Total income during the quarter under review stood at Rs 8,742 crore as against Rs 8,400 crore in the year-ago period, up 4 per cent, it added.
"We have delivered another strong performance in the quarter, with broad based growth across categories and further improvement in margins," HUL Chairman Harish Manwani said.
"Cost of goods sold were lower, on the back of a strong savings program. Advertising and promotion spends were stepped up to support innovations and market development activities," the company said.
Segment wise, the company said home care revenue was down 8.10 per cent to Rs 2,471 crore as against Rs 2,689 crore earlier. It was up in personal care, foods and refreshment segments.
"Laundry saw robust double-digit growth across key brands. Growth in household care was led by a strong performance in Vim. The purifiers business saw the launch of air purifiers under the Pureit brand," the company said.
"Growth in skin care was driven by the strong performance of Fair & Lovely.
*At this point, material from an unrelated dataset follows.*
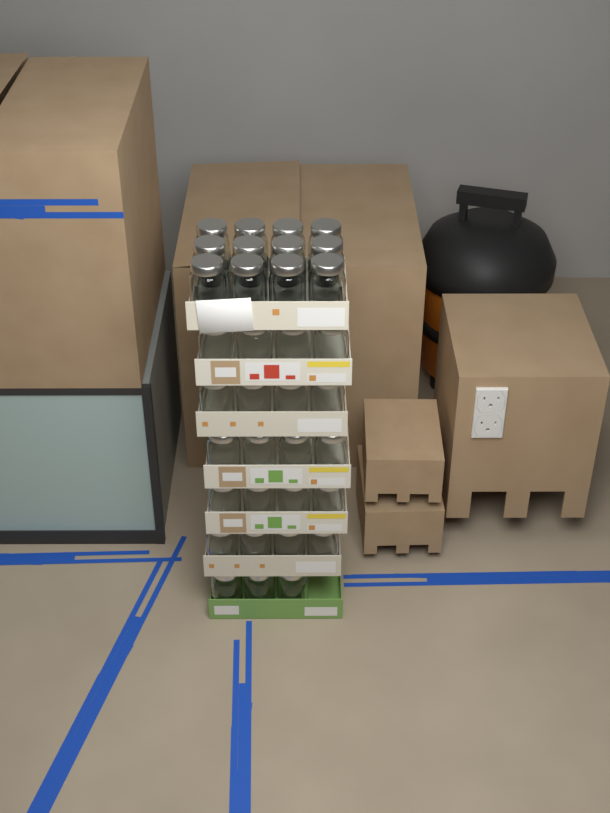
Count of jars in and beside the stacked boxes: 35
Hair care witnessed broad based volume led growth," said HUL.
HUL's food segment contributed Rs 300 crore, up 7.52 per cent, during the period under review as against Rs 279 crore, led by broad based growth by Kissan in ketchups and jams. Its Knorr brand too had a strong performance in soups.
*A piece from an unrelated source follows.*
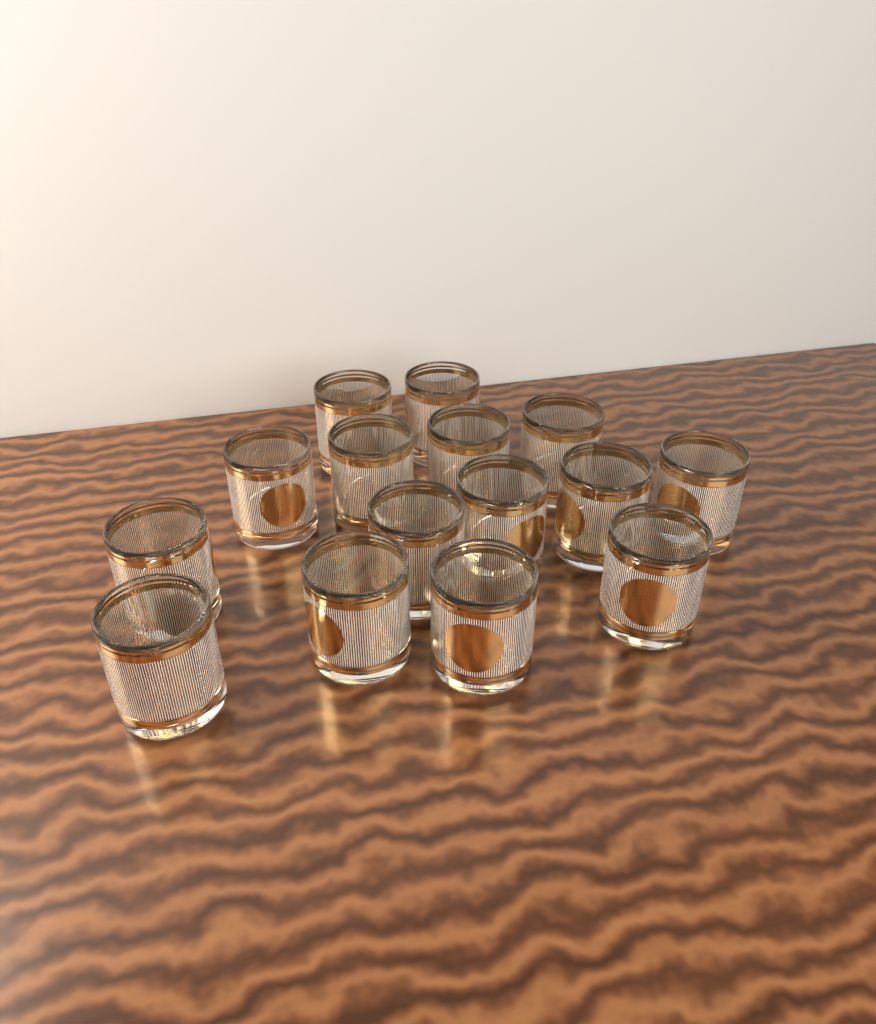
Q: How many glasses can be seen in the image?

"Tea continues to deliver double-digit growth. Coffee witnessed a strong performance and the growth momentum continued in ice cream and frozen desserts," it said.
HUL's total expenses during the quarter under review stood at Rs 7,036 crore as against Rs 7,067 crore earlier.
On the outlook, Manwani said: "We remain positive about the mid-term outlook of the industry and will continue to invest strongly in our core brands and developing categories of the future".
On the profiteering notice issued by the government for allegedly not passing on price cut benefits to consumers post GST reduction from 28 per cent to 18 per cent, HUL said it was not possible to pass on the entire benefit of this rate reduction on some of the pipeline stocks during the transition.
"An estimated value of Rs 119 crore was proactively disclosed to the CBEC on this count and we have offered to pay this amount suo motu to the government. This amount is not recognised as revenue and is accounted as a liability as on December 31, 2017," the company said.